We had a rare free day this weekend, usually they’re filled up with softball, baseball and/or soccer games. I took the free day to do some car maintenance. I’m in desperate need of new shocks and struts, already ate through one set of tires. Saturday I replaced the rear shocks. It took me 4 hours, taking pictures and reading instructions that came with the parts.

It’s pretty difficult finding parts for the Mazdaspeed version of the Mazda 3, it’s either OEM parts from the Mazda dealer which is clearly $$$, or it’s some performance parts. I was trying to balance price with performance, so I ended up with the Corksport adjustable shocks and struts. They are the cheapest yet still offer some level of performance. I really wanted to get the spring combo but that was another $200.

 

Why not take it to a shop? Well the last 2 quotes I got were about $250+ in labor for the rear shocks. That’s too rich for my blood especially for removing 4 bolts. Here’s a high level description of what I had to do, see the Corksport site for detailed instructions and be sure to checkout the Mazdaspeed forums for advice as well.

  1. Raise vehicle onto jack stands, since you’ll need the jack for a later step IMG_0691
  2. Use the floor jack on the lower control arm to compress the rear spring, and to alleviate pressure on the shocks.IMG_0701
  3. Use a 17mm socket to remove the lower bolt of shock  IMG_0693
  4. Use a 12mm deep socket to remove the two nuts holding the top mount in place.IMG_0697
  5. Now you need to manually compress the shock to allow it to clear the lower bracket in order to be removed from the vehicle.
  6. Once removed, used a 13mm socket to remove the nut holding the aluminum mount to the shock. I had to use a pair of vise grips to hold the shock bolt from moving while removing the nut. The stock bump stops were shot.IMG_0704

That is the standard removal steps. Now the rest are Corksport specific. For the Corksport shocks you only need to keep the aluminum mount.

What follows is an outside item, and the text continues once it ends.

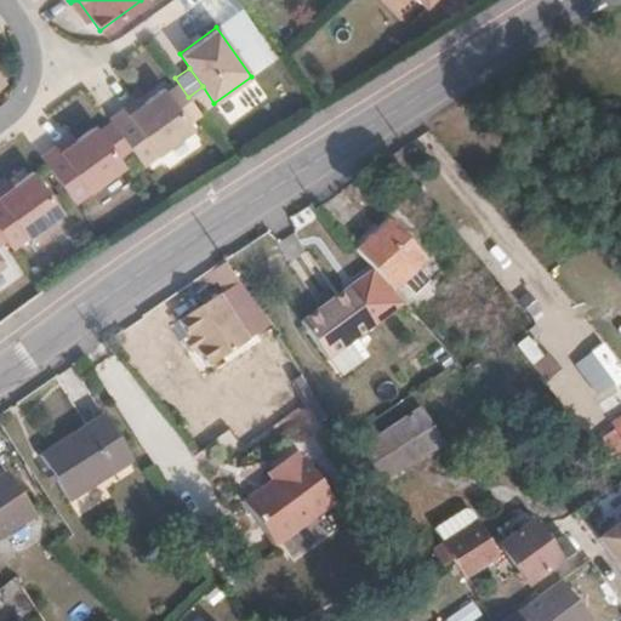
[(175,106),(188,97),(175,78),(161,86),(175,106)]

  1. Retain the stock aluminum mounts, remove the stock bump stops (they’re probably trash anyway), and the stock dust cover.
  2. Place the aluminum mount onto the Corksport shock. You will notice there isn’t much bolt that comes through the mount. This took me a while to figure out. Press the mount down onto the shock, you might have to compress the shock, then put the nut on the bolt and start turning until it latches. This took a bit of pressure and patience. Tighten the nut to 18 lb-ft of torque.
  3. The bump stops pre-installed on the Corksport shocks will compress to allow you to properly torque down the nut and install the mount.

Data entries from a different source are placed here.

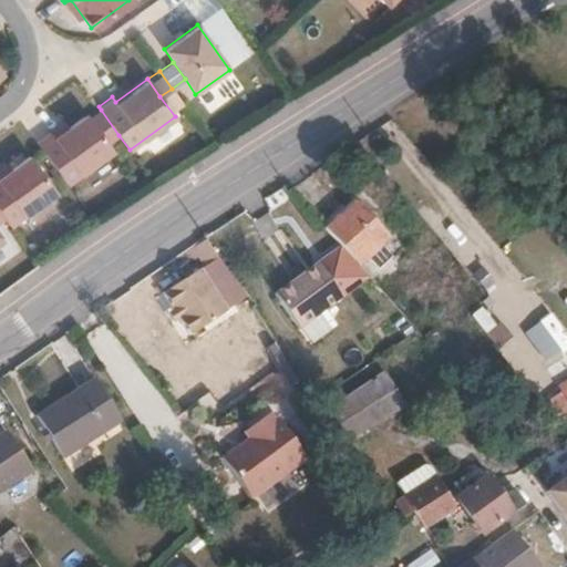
[(89,120),(107,144),(119,135),(101,110),(89,120)]
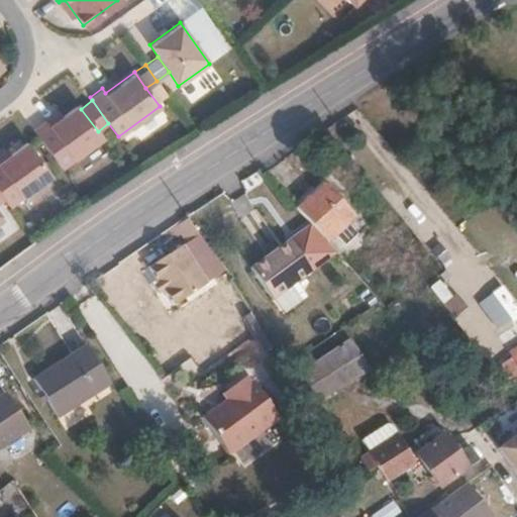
[(49,150),(62,169),(103,137),(98,131),(81,109),(77,104),(48,126),(45,120),(33,129),(37,134),(49,150)]
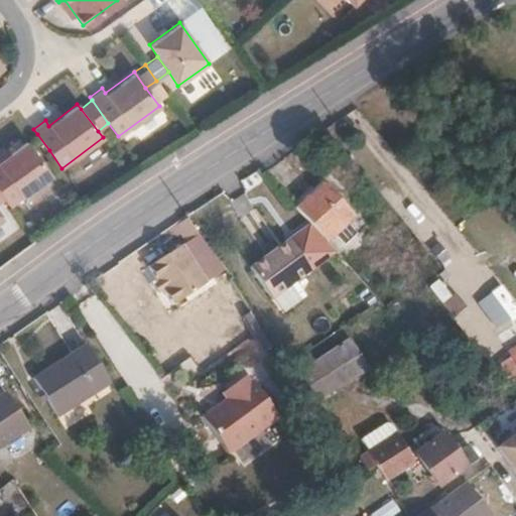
[(28,142),(40,159),(49,150),(37,134),(28,142)]
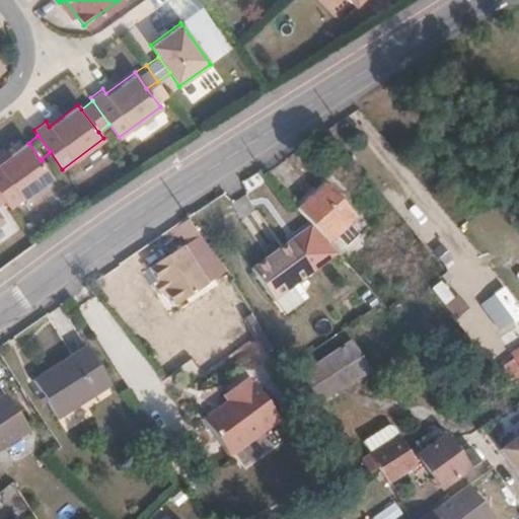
[(0,193),(3,198),(9,206),(52,175),(41,160),(28,143),(26,141),(0,160),(0,193)]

At this point the old shocks will have been removed, the new ones have the mounts installed, and you are ready to install the new ones on the vechicle.

  1. Manually compress the shocks so you can get the shocks into the wheel well.
  2. Insert the top mount onto the 2 mounting bolts.
  3. Align the bottom to the lower bracket. You have 2 options here.
    1. Let the bottom go through the bracket to be compressed by hand later
    2. Keep the shock compressed while you insert the 17mm bolt to hold the bottom of the shock in place.IMG_0702
  4. Install the 12mm nuts on the top mounting bolts. Torque them down to 18 lb-ft.
  5. Now install the 17mm bolt on the bottom and torque it down to 50 lb-ft.
  6. Lower the floor jack to relieve the pressure on the spring.
  7. Re-install the tire and you’re DONE! IMG_0699 IMG_0698
  8. Repeat for the other side.

Now I need to replace the front struts. Those are not as trivial since they involve compressing the springs on the strut, and lot’s of penetrating oil. We’ll see if $250+ is worth it for the front or if I feel inspired to do this myself.